The third major POV character is Lindsey Cason. Lindsey is married to Representative Matt Cason, the congressman running for reelection. She’s a complicated and rather prickly character who is currently serving as the campaign’s finance director even though she doesn’t much like the work, because somebody has to do it, and she wholeheartedly supports Matt’s career. But meanwhile she’s been stifling her own ambitions, and she and Matt are not particularly happy in their marriage. When the campaign itself becomes a target of violence, she has some choices to make—and some danger to face.

How did you get started writing?

When I was five, I wanted to write an epic novel about cats who went camping. But I could not spell “tent,” and my mom was on the phone with her best friend and couldn’t help me. Thus, sadly, that work has been lost to the ages.

What do you think makes a good story, and how do you incorporate that into your books?

Compelling characters, conflict, real stakes (not artificially inflated ones), interesting, vivid settings.

For me, though I do think a lot about story and larger thematic elements, writing still exists on a sentence-by-sentence level.  I really care about the quality of my prose, and I aim to make every sentence tight and effective. On the Big Picture side, I also spend a lot of time just thinking about what I am writing, or want to write, and what that all means, and how I might bring more depth to it.

If you couldn’t write, what would you do?

I would do the other things that I do right now—play music (I sing and play bass guitar), take long walks, hang out with friends, pet my cat, read books, study foreign languages, travel the world. I just need to figure out how to fund all these activities. I’d maybe take up drawing and painting, something I used to do when I was a kid. I’d also want to be more involved in things that I think are important – urban transit, environmental causes in general.


Lisa Brackmann - hiresLisa Brackmann has worked as an executive at a major motion picture studio, an issues researcher in a presidential campaign, and was the singer/songwriter/bassist in an LA rock band.

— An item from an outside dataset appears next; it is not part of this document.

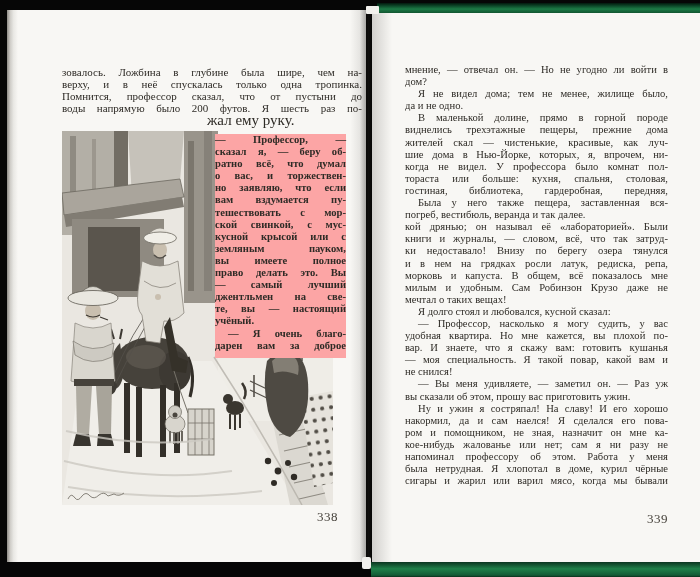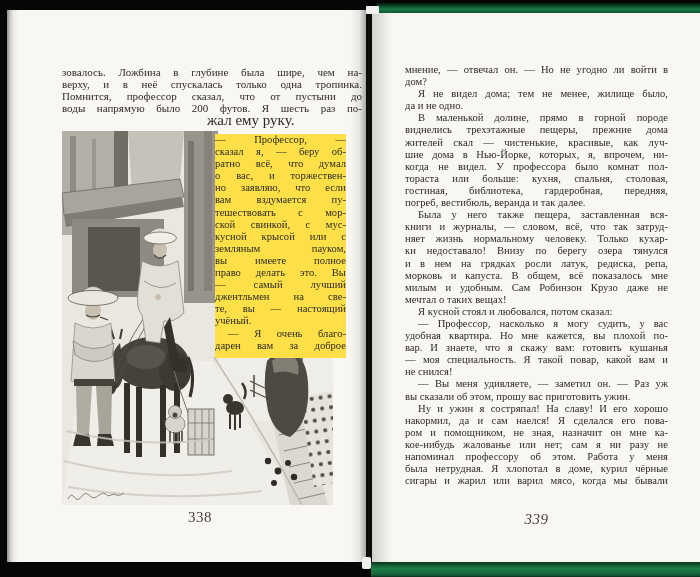"— Профессор, —" .col { background: #fde047 -> #fca5a5; font-weight: none -> bold }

Her debut novel Rock Paper Tiger, set on the fringes of the Chinese art world made several “Best of” lists, including Amazon’s Top 100 Novels and Top 10 Mystery/Thrillers, and was also nominated for the Strand Magazine Critics Award for Best First Novel. Her second novel, Getaway, won the Los Angeles Book Festival Grand Prize and was nominated for the T. Jefferson Parker SCIBA award. Hour of the Rat, #2 in the Ellie McEnroe series, was short-listed for Left Coast’s World Mystery award, as was Ellie #3, Dragon Day (and was a Seattle Times Top 10 Mystery Pic). Lisa lives in San Diego with a couple of cats, far too many books and a bass ukulele.




16 thoughts on “Interview: Lisa Brackman”

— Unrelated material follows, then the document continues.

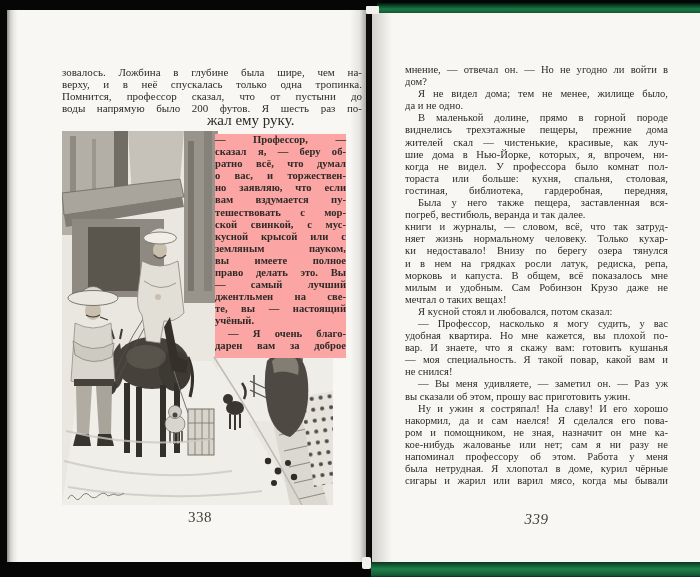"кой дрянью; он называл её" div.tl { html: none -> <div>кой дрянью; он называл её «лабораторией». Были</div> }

    1. Howdy, Liz! Yes, San Diego actually kicked off a lot of the microbrew movement with Karl Strauss (one of the first in the country) and then breweries like Stone and Ballast Point. There are arguments about which American city has the best scene, but San Diego can credibly claim to be at the least in the top 3. We have a Beer Week every November that’s famous among beer geeks. And while the Navy is still big here, San Diego is a pretty diverse place, economically, with biotech & aerospace being very important, along with tourism and cross-border trade. We also have a lot of great theater and opera. 🙂


  1. I enjoyed meeting you at The Book Carnival, and reading more from you here. Thanks for stopping by. I absolutely agree that realistic characters, enticing settings, and conflicts “ripped from the headlines” make compelling reading. “Black Swan Rising” certainly has all those elements. (P.S. I did not know the meaning of “black swan” until I read the book!)